Dataset Years Key Variables Page
Sanctions & Macro 1968-2015 Gold price, exchange rates, bond yields, credit spreads Details
Share Prices & Boards 1973-2015 JSE market values, director networks Details
Input-Output Tables 1967-1993 Sector flow matrices (48 files) Details

Supplementary

Dataset Description Page
Geography Reference State of emergency, labour law dates, ag suitability Details
Rural Property Farm land transfers 1939-1960 (4,711 rows) Details
CPS 1980 Household survey microdata (84K records) Details
Public Sector Government employment 1920-1980 (44 files) Details

Total: ~1,900 CSV files across 24 categories.

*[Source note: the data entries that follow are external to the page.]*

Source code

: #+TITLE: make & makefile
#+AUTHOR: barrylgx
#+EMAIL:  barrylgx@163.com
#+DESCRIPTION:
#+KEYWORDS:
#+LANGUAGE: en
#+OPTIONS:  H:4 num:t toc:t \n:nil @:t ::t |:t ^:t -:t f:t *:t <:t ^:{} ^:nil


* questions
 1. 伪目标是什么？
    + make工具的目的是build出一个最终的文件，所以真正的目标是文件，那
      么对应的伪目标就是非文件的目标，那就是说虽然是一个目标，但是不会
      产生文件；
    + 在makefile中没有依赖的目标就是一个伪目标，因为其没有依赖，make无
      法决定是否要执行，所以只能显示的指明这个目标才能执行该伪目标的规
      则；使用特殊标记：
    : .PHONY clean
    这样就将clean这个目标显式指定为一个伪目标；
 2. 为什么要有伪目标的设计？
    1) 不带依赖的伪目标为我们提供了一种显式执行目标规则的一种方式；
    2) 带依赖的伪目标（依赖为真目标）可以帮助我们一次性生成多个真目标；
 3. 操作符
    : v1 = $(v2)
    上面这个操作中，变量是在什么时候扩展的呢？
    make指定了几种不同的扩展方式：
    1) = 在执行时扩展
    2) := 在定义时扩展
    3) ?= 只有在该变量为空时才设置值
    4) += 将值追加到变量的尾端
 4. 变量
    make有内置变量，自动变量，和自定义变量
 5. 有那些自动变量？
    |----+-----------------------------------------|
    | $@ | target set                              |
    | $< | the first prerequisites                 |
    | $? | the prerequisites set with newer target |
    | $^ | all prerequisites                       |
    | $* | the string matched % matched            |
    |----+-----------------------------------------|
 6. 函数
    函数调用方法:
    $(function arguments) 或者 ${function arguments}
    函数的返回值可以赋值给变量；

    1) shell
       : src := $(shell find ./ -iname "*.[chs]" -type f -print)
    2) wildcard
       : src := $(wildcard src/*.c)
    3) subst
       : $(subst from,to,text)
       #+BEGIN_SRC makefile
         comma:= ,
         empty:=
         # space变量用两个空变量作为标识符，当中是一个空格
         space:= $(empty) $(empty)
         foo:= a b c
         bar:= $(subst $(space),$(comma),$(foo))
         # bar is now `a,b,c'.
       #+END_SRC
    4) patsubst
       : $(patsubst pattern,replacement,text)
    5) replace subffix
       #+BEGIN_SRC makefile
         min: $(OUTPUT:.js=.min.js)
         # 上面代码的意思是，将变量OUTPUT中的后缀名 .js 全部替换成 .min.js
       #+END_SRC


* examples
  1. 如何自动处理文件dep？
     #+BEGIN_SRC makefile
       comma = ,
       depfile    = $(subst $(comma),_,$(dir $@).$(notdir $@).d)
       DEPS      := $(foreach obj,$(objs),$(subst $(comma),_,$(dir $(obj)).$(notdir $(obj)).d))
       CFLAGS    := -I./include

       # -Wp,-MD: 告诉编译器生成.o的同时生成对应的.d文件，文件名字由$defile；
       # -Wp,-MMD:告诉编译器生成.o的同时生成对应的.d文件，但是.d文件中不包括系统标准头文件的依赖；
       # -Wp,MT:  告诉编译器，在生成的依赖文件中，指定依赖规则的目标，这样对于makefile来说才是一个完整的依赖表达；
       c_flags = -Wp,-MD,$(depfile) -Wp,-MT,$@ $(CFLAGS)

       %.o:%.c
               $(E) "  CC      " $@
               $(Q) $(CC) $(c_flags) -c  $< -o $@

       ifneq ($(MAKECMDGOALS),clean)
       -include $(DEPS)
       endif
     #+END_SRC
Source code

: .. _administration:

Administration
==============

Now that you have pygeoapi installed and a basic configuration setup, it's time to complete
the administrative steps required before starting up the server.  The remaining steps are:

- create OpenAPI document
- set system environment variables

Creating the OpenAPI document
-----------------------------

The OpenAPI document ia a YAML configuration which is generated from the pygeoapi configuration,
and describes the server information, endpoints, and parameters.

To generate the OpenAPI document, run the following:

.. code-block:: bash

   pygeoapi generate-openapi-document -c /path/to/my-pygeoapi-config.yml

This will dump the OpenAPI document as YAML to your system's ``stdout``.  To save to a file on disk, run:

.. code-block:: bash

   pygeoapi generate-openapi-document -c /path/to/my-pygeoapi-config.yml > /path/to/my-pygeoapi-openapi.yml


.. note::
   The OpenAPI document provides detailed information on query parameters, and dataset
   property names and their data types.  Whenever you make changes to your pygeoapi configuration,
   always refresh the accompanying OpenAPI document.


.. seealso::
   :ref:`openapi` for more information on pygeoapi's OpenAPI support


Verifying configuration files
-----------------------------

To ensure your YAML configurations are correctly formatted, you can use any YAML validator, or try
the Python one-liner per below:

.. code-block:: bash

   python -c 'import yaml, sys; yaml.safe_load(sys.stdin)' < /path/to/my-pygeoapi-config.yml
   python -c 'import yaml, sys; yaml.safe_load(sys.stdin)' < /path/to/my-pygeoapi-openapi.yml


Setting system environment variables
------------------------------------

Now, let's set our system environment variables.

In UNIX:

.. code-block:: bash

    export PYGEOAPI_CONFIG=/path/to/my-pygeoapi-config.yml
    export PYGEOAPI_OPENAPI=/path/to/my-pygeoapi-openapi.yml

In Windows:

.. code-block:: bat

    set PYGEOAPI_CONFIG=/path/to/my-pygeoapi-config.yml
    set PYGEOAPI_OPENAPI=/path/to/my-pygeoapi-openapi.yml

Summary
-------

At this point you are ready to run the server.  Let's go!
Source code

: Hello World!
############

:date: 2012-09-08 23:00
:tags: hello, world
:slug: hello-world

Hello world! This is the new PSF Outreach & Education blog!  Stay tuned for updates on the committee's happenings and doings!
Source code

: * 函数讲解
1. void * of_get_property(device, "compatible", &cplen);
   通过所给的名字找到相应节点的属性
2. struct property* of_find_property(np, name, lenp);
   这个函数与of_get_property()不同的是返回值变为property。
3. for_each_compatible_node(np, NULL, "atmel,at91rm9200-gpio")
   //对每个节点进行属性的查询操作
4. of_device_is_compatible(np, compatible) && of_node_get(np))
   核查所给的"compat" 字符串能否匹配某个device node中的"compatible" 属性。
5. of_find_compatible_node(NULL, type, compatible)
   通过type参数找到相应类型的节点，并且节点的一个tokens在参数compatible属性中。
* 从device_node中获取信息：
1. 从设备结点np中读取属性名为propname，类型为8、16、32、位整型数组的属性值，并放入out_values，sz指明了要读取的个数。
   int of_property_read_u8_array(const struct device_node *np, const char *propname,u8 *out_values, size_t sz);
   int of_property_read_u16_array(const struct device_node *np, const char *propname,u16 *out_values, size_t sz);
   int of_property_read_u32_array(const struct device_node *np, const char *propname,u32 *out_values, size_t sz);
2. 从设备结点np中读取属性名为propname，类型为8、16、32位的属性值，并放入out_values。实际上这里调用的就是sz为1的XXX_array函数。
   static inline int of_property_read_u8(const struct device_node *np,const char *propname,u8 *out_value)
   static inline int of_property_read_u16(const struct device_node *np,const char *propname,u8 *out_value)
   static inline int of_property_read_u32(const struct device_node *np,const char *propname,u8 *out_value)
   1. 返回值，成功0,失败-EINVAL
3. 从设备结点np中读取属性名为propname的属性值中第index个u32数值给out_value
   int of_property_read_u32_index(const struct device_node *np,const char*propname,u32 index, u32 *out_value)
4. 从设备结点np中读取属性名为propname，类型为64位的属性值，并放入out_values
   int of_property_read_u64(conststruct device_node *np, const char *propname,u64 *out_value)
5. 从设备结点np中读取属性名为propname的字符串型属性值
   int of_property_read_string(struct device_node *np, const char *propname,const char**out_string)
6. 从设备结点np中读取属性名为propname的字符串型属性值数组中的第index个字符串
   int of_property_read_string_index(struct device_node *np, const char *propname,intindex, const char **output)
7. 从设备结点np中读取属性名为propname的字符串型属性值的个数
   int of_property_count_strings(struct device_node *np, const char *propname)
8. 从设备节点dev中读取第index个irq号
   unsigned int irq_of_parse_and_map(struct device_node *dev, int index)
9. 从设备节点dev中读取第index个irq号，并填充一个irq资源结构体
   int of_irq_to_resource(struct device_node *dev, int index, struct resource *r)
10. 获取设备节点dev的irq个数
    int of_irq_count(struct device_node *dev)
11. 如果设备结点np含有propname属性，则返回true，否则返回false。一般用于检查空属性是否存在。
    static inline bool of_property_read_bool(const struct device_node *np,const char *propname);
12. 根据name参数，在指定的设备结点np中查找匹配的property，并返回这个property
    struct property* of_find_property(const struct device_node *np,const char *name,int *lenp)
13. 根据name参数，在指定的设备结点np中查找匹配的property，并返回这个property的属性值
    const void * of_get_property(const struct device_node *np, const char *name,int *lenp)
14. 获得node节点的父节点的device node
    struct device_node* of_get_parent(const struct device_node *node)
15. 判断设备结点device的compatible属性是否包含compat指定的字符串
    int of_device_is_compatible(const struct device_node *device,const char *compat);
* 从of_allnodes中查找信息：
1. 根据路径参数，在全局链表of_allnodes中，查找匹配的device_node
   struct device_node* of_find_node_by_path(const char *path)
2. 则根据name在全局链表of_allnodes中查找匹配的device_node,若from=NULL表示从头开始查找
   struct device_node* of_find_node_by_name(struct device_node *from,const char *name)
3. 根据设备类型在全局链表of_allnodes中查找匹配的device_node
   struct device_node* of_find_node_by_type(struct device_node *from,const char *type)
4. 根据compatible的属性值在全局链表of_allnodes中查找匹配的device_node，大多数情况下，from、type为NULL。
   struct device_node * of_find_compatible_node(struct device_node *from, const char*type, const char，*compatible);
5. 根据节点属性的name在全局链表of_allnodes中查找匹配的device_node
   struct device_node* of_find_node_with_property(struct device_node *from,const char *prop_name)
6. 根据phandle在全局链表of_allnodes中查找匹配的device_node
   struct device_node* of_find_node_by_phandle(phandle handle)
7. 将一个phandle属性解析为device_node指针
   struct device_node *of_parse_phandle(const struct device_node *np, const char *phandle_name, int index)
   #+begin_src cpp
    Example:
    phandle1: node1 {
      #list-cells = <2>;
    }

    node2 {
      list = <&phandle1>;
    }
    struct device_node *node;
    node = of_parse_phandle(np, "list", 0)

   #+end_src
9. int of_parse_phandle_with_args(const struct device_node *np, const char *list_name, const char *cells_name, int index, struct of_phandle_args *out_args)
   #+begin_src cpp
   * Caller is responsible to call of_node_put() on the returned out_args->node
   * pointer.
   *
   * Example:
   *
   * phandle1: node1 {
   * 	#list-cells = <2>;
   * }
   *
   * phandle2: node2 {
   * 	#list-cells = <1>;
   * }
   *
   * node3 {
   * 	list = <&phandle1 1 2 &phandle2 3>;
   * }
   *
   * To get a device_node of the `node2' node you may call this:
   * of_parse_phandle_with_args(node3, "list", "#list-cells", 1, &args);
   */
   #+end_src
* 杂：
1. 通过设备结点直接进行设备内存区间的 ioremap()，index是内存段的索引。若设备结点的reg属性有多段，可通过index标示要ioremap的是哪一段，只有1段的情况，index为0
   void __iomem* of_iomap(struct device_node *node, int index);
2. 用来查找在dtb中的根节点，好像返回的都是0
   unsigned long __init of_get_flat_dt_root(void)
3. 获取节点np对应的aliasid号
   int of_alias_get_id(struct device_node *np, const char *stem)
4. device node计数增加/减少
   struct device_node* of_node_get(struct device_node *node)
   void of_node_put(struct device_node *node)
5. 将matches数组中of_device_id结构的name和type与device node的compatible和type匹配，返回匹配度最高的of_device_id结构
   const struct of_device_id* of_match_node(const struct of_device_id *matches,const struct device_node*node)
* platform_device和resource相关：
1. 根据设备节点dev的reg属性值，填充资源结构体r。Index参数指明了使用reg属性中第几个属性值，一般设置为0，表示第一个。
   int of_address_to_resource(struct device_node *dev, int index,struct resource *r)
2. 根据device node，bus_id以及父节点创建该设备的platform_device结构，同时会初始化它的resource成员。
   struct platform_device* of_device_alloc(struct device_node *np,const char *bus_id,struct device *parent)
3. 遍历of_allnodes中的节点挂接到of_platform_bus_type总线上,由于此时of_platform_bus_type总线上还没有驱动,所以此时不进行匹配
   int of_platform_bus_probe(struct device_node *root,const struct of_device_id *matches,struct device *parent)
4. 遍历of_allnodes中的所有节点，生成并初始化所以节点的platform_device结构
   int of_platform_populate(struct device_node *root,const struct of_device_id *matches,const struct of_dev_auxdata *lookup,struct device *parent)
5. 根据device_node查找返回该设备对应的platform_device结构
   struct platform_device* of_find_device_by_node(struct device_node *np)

Analysis-Ready Panels (April 2026)

The panel builder pipeline (shared_resources/scripts/panel_builders/) has been fully tested. All 14 scripts produce validated output.

Panel Rows Coverage Notes
Master District 8,928 279 districts x 32 years Joins ag census, TEBA, population, removals, geography
Ag Census Employment 3,774 15 years (1949-1990) Boone cleaned data (1961-1983) + oDesk fallback
Manufacturing 2,054 7 years (1963-1985) 275 districts, 33 industry categories
Mining (mine-level) 696 17 years (1964-1987) Gold mine production, costs, profits
Electoral 3,123 10 elections (1943-1987) Geocoded to constituency coordinates
Strikes 3,956 1960-1991 51% geocoded to magisterial districts
TEBA Station ~400 23 years (1953-1975) Station-level recruiting volumes
Industry 1,262 1965-1994 Manpower survey + mining mine-year

Output location: shared_resources/data/panels/

Book Manuscript (April 2026)

The data infrastructure supports a complete ~67,000-word book manuscript (The Economic Contradictions of Apartheid) with: - 23 publication-quality figures (including homelands map from shapefiles, workforce composition, electoral event study) - 7 data tables plus balance/summary statistics tables in appendix - ~12 core regression specifications with extensive robustness checks - Data appendix with full variable definitions, covariate balance, and specification sensitivity analysis - Post-1994 empirical coda linking 1996 census to apartheid-era district characteristics

Key empirical findings:

  • The 1974 foreign labor shock tripled Black mine wages and drove national agricultural mechanization (+30% combines, +13% tractors, -10% Black employment)
  • The district-level combines DiD is specification-sensitive: +0.373 in pooled OLS with province FE, null (+0.017) in TWFE with district FE
  • The Eiselen Line electoral divergence is the lead finding: districts east of the line (where farmers competed with mines for Black labor) shifted +6.3pp toward right-wing parties by 1987 (p < 0.001)
  • The book honestly reports the specification sensitivity and reframes around the national wage shock → Eiselen electoral divergence narrative

Data Quality

All production census data validated in March-April 2026:

  • Agricultural census: Phases A-D complete (internal consistency, cross-year plausibility, Vision PDF verification, cross-panel reconciliation vs Boone). 99.1% cell match rate with Boone's independently cleaned panel.
  • Mining census: National totals cross-verified against Financial Statistics (independent publication). 0 discrepancies.
  • Manufacturing census: TABLE 1 (industry by district) is the cleanest census data type. One confirmed national total error in TABLE 1.2.
  • All corrections logged with backups in _originals/ subdirectories.

See Provenance & Validation for error rates, correction logs, and validation methodology.